The Bishop and the Butterfly: Murder, Politics, and the End of the Jazz Age
    Ramona's picture

    Blogorama: Of Free Speech and Miracles


    When I first started writing, there was no internet and thus no blogging, and thus no everyday opportunity to opinionate--or bloviate, as the case may be. If we were lucky, our opinions would be published in our local newspaper's "Letters to the Editor", and we would be thrilled to see ourselves in print. If we were really lucky, we might secure a space on the Op-Ed page and actually get paid a few dollars a column to write about anything that popped into our wee little heads.

    I did that for a few years, and while I worked hard at it and was every bit as passionate about the world around me as I am now, the chance for any meaningful readership numbers was about as slim as my chance to win the PowerBall.

    Still, I wrote--and gave it all I had.

    Now I write here, not out of any sense of ego or authority, but because I have something to say and I can do it for free on the World Wide Web. That's a concept that's pretty astonishing. (Okay, there may be a bit of ego--let's face it, how could it be otherwise? But I claim no authority.)

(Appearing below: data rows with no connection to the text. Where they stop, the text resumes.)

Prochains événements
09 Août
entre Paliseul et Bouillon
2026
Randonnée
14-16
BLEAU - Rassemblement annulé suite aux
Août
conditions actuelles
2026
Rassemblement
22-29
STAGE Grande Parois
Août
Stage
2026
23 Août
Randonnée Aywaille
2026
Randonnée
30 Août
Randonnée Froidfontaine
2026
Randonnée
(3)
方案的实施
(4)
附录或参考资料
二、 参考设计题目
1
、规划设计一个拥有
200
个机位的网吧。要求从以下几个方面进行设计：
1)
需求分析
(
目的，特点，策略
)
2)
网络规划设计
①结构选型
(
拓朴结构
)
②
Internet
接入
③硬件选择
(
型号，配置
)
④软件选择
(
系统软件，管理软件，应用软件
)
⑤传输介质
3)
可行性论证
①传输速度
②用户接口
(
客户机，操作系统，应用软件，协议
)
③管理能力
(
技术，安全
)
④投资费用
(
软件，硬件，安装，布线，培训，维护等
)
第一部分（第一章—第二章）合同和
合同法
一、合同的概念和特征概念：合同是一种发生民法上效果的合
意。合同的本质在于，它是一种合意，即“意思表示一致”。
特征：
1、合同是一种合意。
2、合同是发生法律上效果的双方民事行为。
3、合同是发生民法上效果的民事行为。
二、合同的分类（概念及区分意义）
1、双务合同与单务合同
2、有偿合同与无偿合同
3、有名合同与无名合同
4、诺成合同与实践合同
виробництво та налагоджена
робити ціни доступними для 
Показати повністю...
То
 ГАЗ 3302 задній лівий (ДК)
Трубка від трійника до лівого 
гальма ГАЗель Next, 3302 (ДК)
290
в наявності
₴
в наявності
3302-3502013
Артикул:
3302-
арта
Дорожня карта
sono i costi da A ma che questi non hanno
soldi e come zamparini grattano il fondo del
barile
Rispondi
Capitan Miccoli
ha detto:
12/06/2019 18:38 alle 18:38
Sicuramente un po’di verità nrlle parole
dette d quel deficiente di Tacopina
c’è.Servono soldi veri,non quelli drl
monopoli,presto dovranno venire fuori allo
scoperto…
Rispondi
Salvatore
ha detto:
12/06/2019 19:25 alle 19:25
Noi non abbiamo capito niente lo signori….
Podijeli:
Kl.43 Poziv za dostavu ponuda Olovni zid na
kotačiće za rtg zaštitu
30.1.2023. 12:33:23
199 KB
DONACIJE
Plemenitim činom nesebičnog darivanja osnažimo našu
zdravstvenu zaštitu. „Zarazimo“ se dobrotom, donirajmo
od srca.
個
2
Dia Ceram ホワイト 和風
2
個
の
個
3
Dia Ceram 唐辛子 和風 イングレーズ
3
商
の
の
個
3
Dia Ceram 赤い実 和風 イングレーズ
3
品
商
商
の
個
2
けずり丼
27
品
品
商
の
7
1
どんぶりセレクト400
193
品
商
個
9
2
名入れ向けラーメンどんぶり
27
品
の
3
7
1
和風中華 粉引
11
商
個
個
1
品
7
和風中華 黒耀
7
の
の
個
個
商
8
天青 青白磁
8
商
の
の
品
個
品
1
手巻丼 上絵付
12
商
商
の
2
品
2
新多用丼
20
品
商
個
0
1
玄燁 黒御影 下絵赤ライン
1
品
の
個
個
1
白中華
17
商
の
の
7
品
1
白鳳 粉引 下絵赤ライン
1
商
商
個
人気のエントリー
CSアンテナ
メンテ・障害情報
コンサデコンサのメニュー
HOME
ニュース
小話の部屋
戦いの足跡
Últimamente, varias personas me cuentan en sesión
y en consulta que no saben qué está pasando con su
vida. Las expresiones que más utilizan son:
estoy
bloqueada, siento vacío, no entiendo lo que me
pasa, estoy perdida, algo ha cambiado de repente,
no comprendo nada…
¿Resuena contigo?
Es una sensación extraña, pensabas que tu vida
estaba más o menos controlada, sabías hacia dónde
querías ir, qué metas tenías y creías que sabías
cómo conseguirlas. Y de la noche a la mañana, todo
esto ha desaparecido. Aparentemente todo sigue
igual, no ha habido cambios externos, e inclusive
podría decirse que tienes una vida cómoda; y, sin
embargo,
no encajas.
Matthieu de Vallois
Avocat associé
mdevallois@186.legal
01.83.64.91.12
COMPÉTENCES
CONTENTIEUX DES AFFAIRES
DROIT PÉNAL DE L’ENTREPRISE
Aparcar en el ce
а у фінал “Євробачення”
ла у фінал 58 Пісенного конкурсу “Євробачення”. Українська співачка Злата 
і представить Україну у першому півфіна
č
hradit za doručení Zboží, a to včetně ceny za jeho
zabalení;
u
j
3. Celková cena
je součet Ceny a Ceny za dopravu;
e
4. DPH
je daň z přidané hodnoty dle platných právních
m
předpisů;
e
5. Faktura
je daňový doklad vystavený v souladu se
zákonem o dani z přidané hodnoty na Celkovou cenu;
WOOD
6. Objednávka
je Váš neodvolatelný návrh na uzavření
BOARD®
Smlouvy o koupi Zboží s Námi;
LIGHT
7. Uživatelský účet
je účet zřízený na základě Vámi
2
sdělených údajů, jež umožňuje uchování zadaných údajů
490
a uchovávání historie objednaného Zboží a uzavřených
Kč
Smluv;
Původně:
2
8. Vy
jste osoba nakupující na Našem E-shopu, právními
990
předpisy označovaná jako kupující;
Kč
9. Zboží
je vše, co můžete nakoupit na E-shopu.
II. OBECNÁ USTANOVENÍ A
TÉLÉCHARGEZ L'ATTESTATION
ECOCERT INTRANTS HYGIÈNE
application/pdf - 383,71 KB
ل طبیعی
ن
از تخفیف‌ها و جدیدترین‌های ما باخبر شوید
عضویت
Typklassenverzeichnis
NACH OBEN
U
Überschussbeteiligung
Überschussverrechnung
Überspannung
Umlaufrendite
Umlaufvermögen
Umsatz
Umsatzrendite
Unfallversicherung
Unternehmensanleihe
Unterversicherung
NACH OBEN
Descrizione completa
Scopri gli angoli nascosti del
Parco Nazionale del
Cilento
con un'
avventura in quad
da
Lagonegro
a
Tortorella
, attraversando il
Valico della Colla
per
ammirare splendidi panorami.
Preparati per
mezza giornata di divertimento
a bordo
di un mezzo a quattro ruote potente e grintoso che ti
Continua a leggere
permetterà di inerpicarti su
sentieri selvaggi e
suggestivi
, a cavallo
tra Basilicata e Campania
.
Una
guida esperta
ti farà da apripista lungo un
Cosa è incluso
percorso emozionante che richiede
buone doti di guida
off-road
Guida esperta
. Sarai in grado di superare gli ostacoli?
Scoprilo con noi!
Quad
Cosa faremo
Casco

    The downside to this freedom to bloviate is that the WWW is an equal opportunity monster of humungous proportions. A jillion people can set up a jillion blogs and do the same thing I'm doing right here, right now. I'm exquisitely aware that to be one in a jillion is to be nothing at all. A mere speck in the sands of exaltation.

    But still I write--and give it all I have.

    The upside of creating a blog, besides the obvious one of writing your heart out with the knowledge that you'll be "published", no matter what, is that you soon find yourself in amongst a community of like-minded bloggers who will pay attention to your blog if you'll pay attention to theirs.

    As pathetic as that may sound, it's actually a terrific system, leading to all manner of serendipitous discoveries.

    I "met" one such blogger by reading her comment on another blog, which I discovered when that blogger commented on mine. I went to her blog (Preserve, Protect and Defend) and commented on her comment and now she occasionally comments on mine, while I do the same on hers. She calls herself "Two Crows", which is fine with me. I don't need to know her real name to appreciate her writing. The point is, I never would have found her if not for the intricate, intertwining paths of the blogosphere.

    Robert Reich has what he calls his "personal journal" through Blogspot. I was thrilled to find it, because he writes the way I would want to write if I had the talent, and more times than not I get to shout "Amen" while I'm reading him. But more important, he's using the exact same template that I chose for my blog. His is spare and elegant and at the same time welcoming--the perfect showcase for his words--while mine. . .well, you'll just have to take my word for it that we started out on the same page.

    But the reason I bring any of this up is because I still haven't gotten over an extraordinary, spontaneous happening last week among the TPM Cafe bloggers on Talking Points Memo. I'm a blogger newbie on that site, so I have no real history there. I don't know any of the bloggers well yet, but I liked what I saw there from the first day I found the site.

    One blogger in particular--dickday--stood out because he was funny and so very clever--a kind of modern day chronicler of deliciously skewed Arthurian legend. He commented on a couple of my blogs and was incredibly kind and welcoming. I was nervous as hell to be among such smart people so I latched onto one of them--dickday--and followed him wherever he went.

    Last week his regular posts just stopped. So did his always amusing comments. I vaguely wondered where he was but I didn't pay too much attention. Everybody understands that blogging can be every day or it can be sporadic. Apparently with dickday, it had come to be a regular event, almost like clockwork, and his followers were worried.

    Then began a search the likes of which we've never seen since Stanley went looking for Livingstone.

    After a day or so of scurrying around, someone finally heard from him. His computer had crashed and he was sending a feeble message from the wilds of his local library. dickday without a World Wide quill. Unthinkable! But money was tight and using the library as his home base was out of the question.

    That's when the Cafe bloggers went into action. Within minutes (or so it seemed) someone had come up with the idea to find dickday a computer. Within a few more minutes someone offered a perfectly good CPU. Before long a PayPal fund was set up for donations toward the necessary extras, things were packed and shipped and someone who lived a few hours away volunteered to go over and set it up. The entire thing was a marvel in efficiency--Whoosh! Things happened.

    But what was breathtaking to me was the caring, the concern, the compassion. I honestly have never seen anything like it in all my years on forums anywhere. So, I'm hoping they won't mind (because I and a few others were hesitant at first to make this so public), but this is my tribute to those folks who took it upon themselves to honor someone they have never met, and who did it with such extreme joy and such absolute good will.

    Times are tough and it's easy to be cynical about the world we live in and the people we meet along the way. This was good. It was so good. If it doesn't qualify as a true miracle, it's probably as close as I'll ever get to seeing one.

    Bravo to those good folks. May they ever keep joy in their hearts and a penny in their pockets. And may dickday get those fingers tapping and tell us a tale for the times.